**Stated problem**:
Copy the data below in full, replacing "Pre-Chorus" with "Bridge" and leaving every other character unchanged.

**Exercise material**:

_____

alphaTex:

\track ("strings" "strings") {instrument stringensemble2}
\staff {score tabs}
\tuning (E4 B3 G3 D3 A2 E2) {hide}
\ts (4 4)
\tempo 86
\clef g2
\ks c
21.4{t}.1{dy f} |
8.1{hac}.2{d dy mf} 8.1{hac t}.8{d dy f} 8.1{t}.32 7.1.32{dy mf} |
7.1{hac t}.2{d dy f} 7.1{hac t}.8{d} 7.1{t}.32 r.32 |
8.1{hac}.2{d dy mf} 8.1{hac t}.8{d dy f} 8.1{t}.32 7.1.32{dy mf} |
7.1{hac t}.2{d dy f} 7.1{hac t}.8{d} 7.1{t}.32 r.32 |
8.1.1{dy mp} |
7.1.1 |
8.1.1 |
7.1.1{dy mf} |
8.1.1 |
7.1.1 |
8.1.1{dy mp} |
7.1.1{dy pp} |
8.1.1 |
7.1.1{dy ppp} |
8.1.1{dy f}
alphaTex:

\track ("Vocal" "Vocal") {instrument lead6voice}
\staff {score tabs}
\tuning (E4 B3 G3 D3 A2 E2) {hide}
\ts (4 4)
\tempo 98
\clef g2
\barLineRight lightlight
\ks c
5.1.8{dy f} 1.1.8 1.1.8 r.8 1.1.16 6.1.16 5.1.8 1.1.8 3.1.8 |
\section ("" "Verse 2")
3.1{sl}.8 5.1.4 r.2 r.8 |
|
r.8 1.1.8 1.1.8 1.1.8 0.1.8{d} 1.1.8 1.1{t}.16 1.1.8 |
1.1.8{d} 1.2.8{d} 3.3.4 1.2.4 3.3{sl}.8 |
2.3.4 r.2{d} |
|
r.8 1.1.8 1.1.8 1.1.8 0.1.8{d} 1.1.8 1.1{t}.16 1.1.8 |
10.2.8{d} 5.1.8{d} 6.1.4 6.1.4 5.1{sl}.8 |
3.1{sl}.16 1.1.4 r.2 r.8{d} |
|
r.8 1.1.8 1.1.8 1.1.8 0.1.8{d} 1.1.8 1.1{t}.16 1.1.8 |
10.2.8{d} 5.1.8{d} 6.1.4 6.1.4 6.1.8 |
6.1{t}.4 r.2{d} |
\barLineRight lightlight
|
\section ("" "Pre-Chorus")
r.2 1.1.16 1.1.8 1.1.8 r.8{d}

_____

**Task result**:
alphaTex:

\track ("strings" "strings") {instrument stringensemble2}
\staff {score tabs}
\tuning (E4 B3 G3 D3 A2 E2) {hide}
\ts (4 4)
\tempo 86
\clef g2
\ks c
21.4{t}.1{dy f} |
8.1{hac}.2{d dy mf} 8.1{hac t}.8{d dy f} 8.1{t}.32 7.1.32{dy mf} |
7.1{hac t}.2{d dy f} 7.1{hac t}.8{d} 7.1{t}.32 r.32 |
8.1{hac}.2{d dy mf} 8.1{hac t}.8{d dy f} 8.1{t}.32 7.1.32{dy mf} |
7.1{hac t}.2{d dy f} 7.1{hac t}.8{d} 7.1{t}.32 r.32 |
8.1.1{dy mp} |
7.1.1 |
8.1.1 |
7.1.1{dy mf} |
8.1.1 |
7.1.1 |
8.1.1{dy mp} |
7.1.1{dy pp} |
8.1.1 |
7.1.1{dy ppp} |
8.1.1{dy f}
alphaTex:

\track ("Vocal" "Vocal") {instrument lead6voice}
\staff {score tabs}
\tuning (E4 B3 G3 D3 A2 E2) {hide}
\ts (4 4)
\tempo 98
\clef g2
\barLineRight lightlight
\ks c
5.1.8{dy f} 1.1.8 1.1.8 r.8 1.1.16 6.1.16 5.1.8 1.1.8 3.1.8 |
\section ("" "Verse 2")
3.1{sl}.8 5.1.4 r.2 r.8 |
|
r.8 1.1.8 1.1.8 1.1.8 0.1.8{d} 1.1.8 1.1{t}.16 1.1.8 |
1.1.8{d} 1.2.8{d} 3.3.4 1.2.4 3.3{sl}.8 |
2.3.4 r.2{d} |
|
r.8 1.1.8 1.1.8 1.1.8 0.1.8{d} 1.1.8 1.1{t}.16 1.1.8 |
10.2.8{d} 5.1.8{d} 6.1.4 6.1.4 5.1{sl}.8 |
3.1{sl}.16 1.1.4 r.2 r.8{d} |
|
r.8 1.1.8 1.1.8 1.1.8 0.1.8{d} 1.1.8 1.1{t}.16 1.1.8 |
10.2.8{d} 5.1.8{d} 6.1.4 6.1.4 6.1.8 |
6.1{t}.4 r.2{d} |
\barLineRight lightlight
|
\section ("" "Bridge")
r.2 1.1.16 1.1.8 1.1.8 r.8{d}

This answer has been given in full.